Computing the Syntactic Congruence

Question

The syntactic monoid of a language $L \subseteq X^*$ is defined as the monoid obtained from the congruence relation $$ u\ \sim v \ \mbox{ iff }\ \forall x,y \in X^* : xuy \in L \leftrightarrow xvy \in L. $$ How to compute this in general? For regular languages I just know an approach via the minimal automaton, from which you compute the transition monoid. More concretely let $\mathcal A = (X, Q, f, q_0, F)$ a DFA, from the state vector $(q_0, q_1, \ldots, q_n)$ compute the closure with regard to $$ (q_0, q_1, \ldots, q_n) \cdot w = (f(q_0,w), f(q_1, w), \ldots, f(q_n,w)) $$ and $w \in X^*$. Then the tuple $(q_0, q_1, \ldots, q_n)$ corresponds to the identity element of the monoid and the tuples $(q_0, q_1, \ldots, q_n) \cdot x$ for $x \in X$ correspond to the generators of the monoid. Each tuple corresponds to a minimal word, the product of two tuples $q, q'$ is defined by taking some word $w$ which represents $q'$ and compute $q\cdot w$ (this works because $[u] = [v]$ iff $f(q,u) = f(q,v)$ for all $q$ in the minimal automata). Or more simply, set $f_w(q) := f(q,w)$, then $f_u(f_v(q)) = f_{vu}(q)$, the transition monoid is $\{ f_w : w \in X^* \}$ under functional composition.

Two questions:

1. Are there other ways without using an automata as intermediate step to compute the syntactic monoid?
2. This just works for regular languages, how to proceed for non-regular language? (For languages like $\{a^nb^n : n \in \mathbb N\}$ one could imagine an infinite automaton and proceed, but that does not works in general.)

Answer 1

Question 1. Yes, there are other ways than using automata. Typically, if you already know that your language is recognized by some surjective monoid morphism $\varphi: A^* \to M$, then you know that $M(L)$ (the syntactic monoid of $L$) is a quotient of $M$. For instance if $L = \{ u \in \{a,b\}^* \mid |u|_a \equiv 5 \bmod 13 \text{ and } |u|_a \equiv 6 \bmod 7\}$, then you can prove directly that $M(L) = \mathbb{Z}/91\mathbb{Z}$ without computing the minimal automaton.

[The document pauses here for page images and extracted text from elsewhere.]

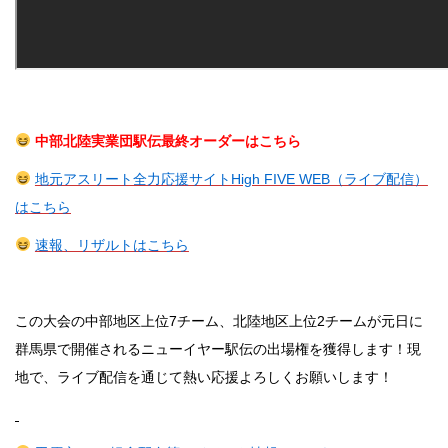
中部北陸実業団駅伝最終オーダーはこちら
地元アスリート全力応援サイトHigh FIVE WEB（ライブ配信）
はこちら
速報、リザルトはこちら
この大会の中部地区上位7チーム、北陸地区上位2チームが元日に
群馬県で開催されるニューイヤー駅伝の出場権を獲得します！現
地で、ライブ配信を通じて熱い応援よろしくお願いします！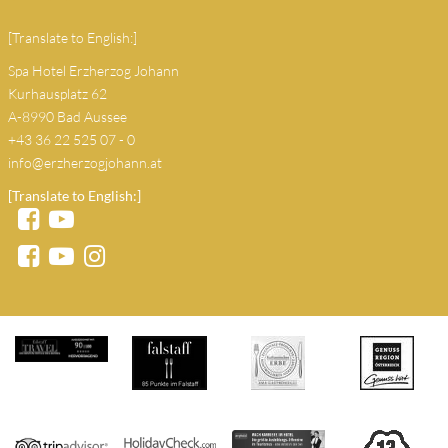
[Translate to English:]
Spa Hotel Erzherzog Johann
Kurhausplatz 62
A-8990 Bad Aussee
+43 36 22 525 07 - 0
info@erzherzogjohann.at
[Translate to English:]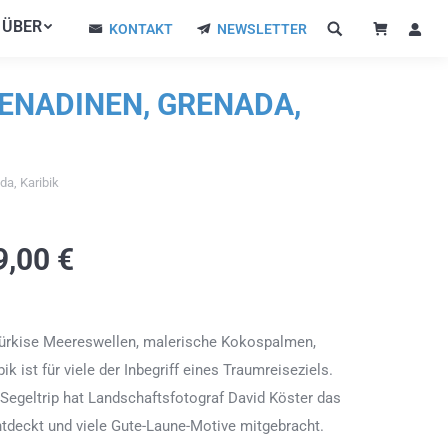
ÜBER
ÜBER
KONTAKT
NEWSLETTER
KONTAKT
NEWSLETTER
RENADINEN, GRENADA,
da, Karibik
9,00
€
türkise Meereswellen, malerische Kokospalmen,
k ist für viele der Inbegriff eines Traumreiseziels.
egeltrip hat Landschaftsfotograf David Köster das
ntdeckt und viele Gute-Laune-Motive mitgebracht.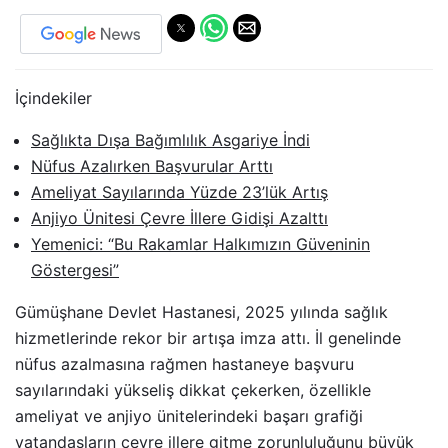
İçindekiler
Sağlıkta Dışa Bağımlılık Asgariye İndi
Nüfus Azalırken Başvurular Arttı
Ameliyat Sayılarında Yüzde 23’lük Artış
Anjiyo Ünitesi Çevre İllere Gidişi Azalttı
Yemenici: “Bu Rakamlar Halkımızın Güveninin
Göstergesi”
Gümüşhane Devlet Hastanesi, 2025 yılında sağlık
hizmetlerinde rekor bir artışa imza attı. İl genelinde
nüfus azalmasına rağmen hastaneye başvuru
sayılarındaki yükseliş dikkat çekerken, özellikle
ameliyat ve anjiyo ünitelerindeki başarı grafiği
vatandaşların çevre illere gitme zorunluluğunu büyük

Question 2. C. Brand is right. You can still use the minimal automaton, even if it is infinite. You can also just use the definition of the syntactic congruence to get a presentation of the syntactic monoid. You may also just guess a morphism recognizing your language. Three examples:

(1) Let $L = \{u \in \{a,b\}^* \mid |u|_a = |u|_b \}$. Then the morphism $\pi: \{a,b\}^* \to \mathbb{Z}$ defined by $\pi(a) = 1$ and $\pi(b) = -1$ recognizes $L$ since $L = \pi^{-1}(0)$. Thus $M(L)$ is a quotient of $\mathbb{Z}$. But every nontrivial quotient of $\mathbb{Z}$ is finite and cannot be equal to $M(L)$ (otherwise $L$ would be regular). Thus $M(L) = \mathbb{Z}$.

(2) Let $L = \{u \in \{a,b\}^* \mid |u|_a \geqslant |u|_b \}$. This context-free language generated by the grammar $S \to SS + aSb + 1$. Its syntactic monoid is also equal to $\mathbb{Z}$, since $L = \pi^{-1}([0, + \infty[)$.

Update following Stefan's comment

(3) Let $D$ be the Dyck language (see Stefan's comment). Its syntactic monoid is the bicyclic monoid, which is the monoid presented by $\langle a,b \mid ab = 1\rangle$.

(4) Let $L = \{a^nb^n \mid n \geqslant 0 \}$. Its syntactic monoid is the monoid with zero presented by $\langle a,b \mid ba = 0\rangle$.